Im Sturm treten die Engländer wie gewohnt nicht mit technisch Brillanz, sondern mit rauer Kraft an. The Football Factory ist eine Art filmgewordener Wayne Rooney. Der Hooliganfilm glänzt mit Authentizität, einer kraftvollen Story und trockenem Humor. Danny Dyer spielt einen leidenschaftlichen Chelseafan, der sich vom Anfeuern des eigenen Teams längst auf das Verprügeln der gegnerischen Fans verlegt hat. Doch als die Ausschreitung immer gewalttätiger werden, beginnt er an seinem Lebenswandel zu zweifeln. The Football Factory ist echt, derb und mitreißend – wie Englands Starstürmer.
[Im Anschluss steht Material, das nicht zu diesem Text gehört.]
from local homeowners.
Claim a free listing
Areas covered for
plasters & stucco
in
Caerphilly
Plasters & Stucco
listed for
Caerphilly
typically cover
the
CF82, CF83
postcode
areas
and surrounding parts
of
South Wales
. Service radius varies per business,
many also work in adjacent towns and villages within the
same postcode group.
Warum haben gerade die Briten so gute Fußballfilme? Vielleicht liegt es an der tiefen Verankerung des Sportes in der britischen Gesellschaft. Manche Milieustudien, gerade der britischen Mittel- bis Unterschicht, wären ohne Fußballbezug geradezu unrealistisch. Auch fällt der unverkrampfte Umgang der britischen Filme mit ihrem Nationalsport auf. In deutschen Filme scheint die Darstellung von Fußball immer verkrampft und konstruiert. Obwohl in keinem Land der Welt Fußball ernster genommen wird (an dieser Stelle sei an den Ausspruch des legendären Trainers Bill Shankley erinnert: ‘Es gibt Leute, die denken, Fußball ist eine Frage von Leben und Tod. Ich mag diese Einstellung nicht. Ich kann ihnen versichern, dass es noch sehr viel ernster ist’), schaffen es die Briten, das Thema locker und humorvoll anzugehen.

Wir halten fest: Der Fußballfilm-Weltmeistertitel geht an England, natürlich nur so lange in der KO-Runde kein Elfermeterschießen dazwischen kommt.

Gefallen euch die britischen Fußballfilme? Wenn ja, aus welchen Gründen funktionieren sie so gut?